*Instructions for the task*: As an exercise, transcribe the data below in full and exactly, omitting pictures.

Document understanding data:
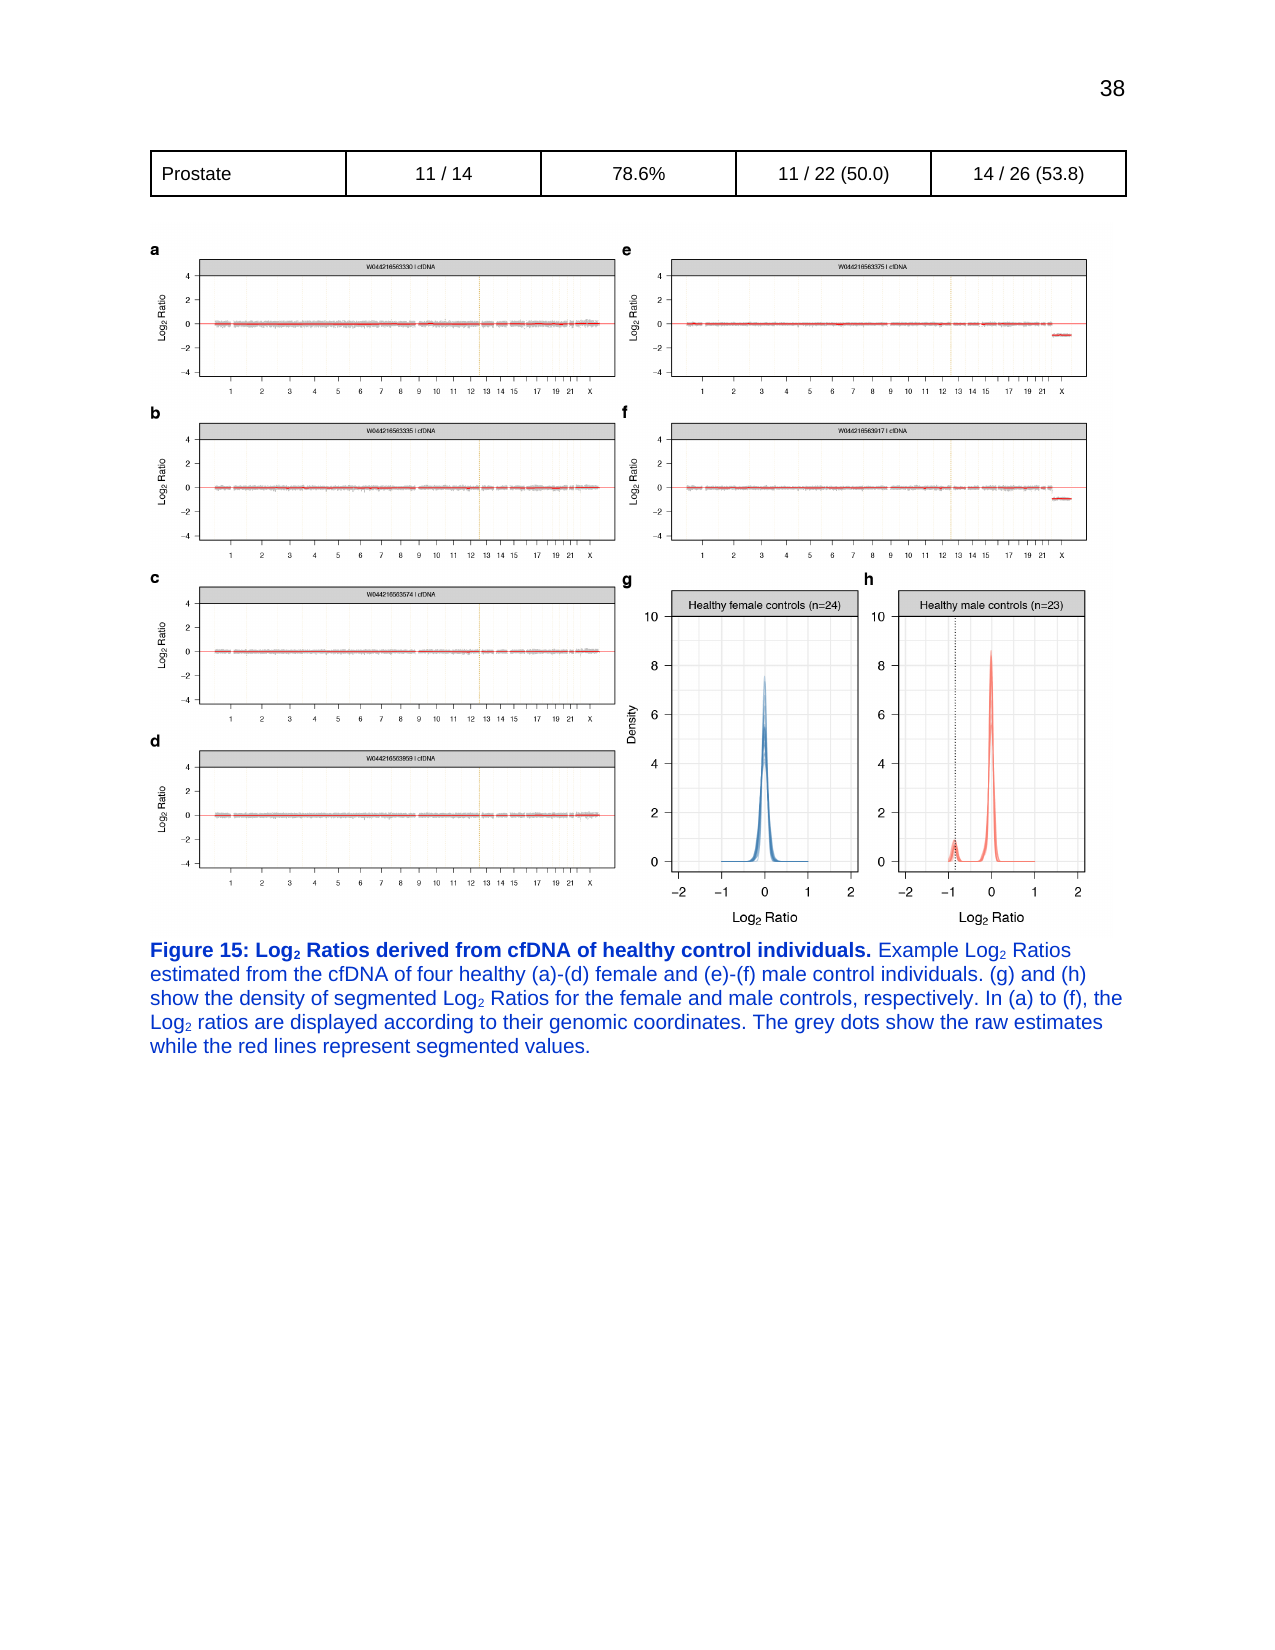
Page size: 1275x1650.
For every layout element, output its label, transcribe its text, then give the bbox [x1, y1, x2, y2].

table_cell 78.6% [542, 152, 735, 194]
table_cell 14 / 26 (53.8) [932, 152, 1125, 194]
text Figure 15: Log2 Ratios derived from cfDNA of healthy control individuals. Example Log2 Ratios estimated from the cfDNA of four healthy (a)-(d) female and (e)-(f) male control individuals. (g) and (h) show the density of segmented Log2 Ratios for the female and male controls, respectively. In (a) to (f), the Log2 ratios are displayed according to their genomic coordinates. The grey dots show the raw estimates while the red lines represent segmented values. [150, 938, 1125, 1058]
table_cell Prostate [152, 152, 345, 194]
table_cell 11 / 14 [347, 152, 540, 194]
table_cell 11 / 22 (50.0) [737, 152, 930, 194]
picture [150, 222, 1113, 938]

*Response area*:
Page size: 1275x1650.
For every layout element, output its label, transcribe its text, then give the bbox [x1, y1, x2, y2].

table_cell 78.6% [542, 152, 735, 194]
table_cell 14 / 26 (53.8) [932, 152, 1125, 194]
text Figure 15: Log2 Ratios derived from cfDNA of healthy control individuals. Example Log2 Ratios estimated from the cfDNA of four healthy (a)-(d) female and (e)-(f) male control individuals. (g) and (h) show the density of segmented Log2 Ratios for the female and male controls, respectively. In (a) to (f), the Log2 ratios are displayed according to their genomic coordinates. The grey dots show the raw estimates while the red lines represent segmented values. [150, 938, 1125, 1058]
table_cell Prostate [152, 152, 345, 194]
table_cell 11 / 14 [347, 152, 540, 194]
table_cell 11 / 22 (50.0) [737, 152, 930, 194]
picture [150, 222, 1113, 938]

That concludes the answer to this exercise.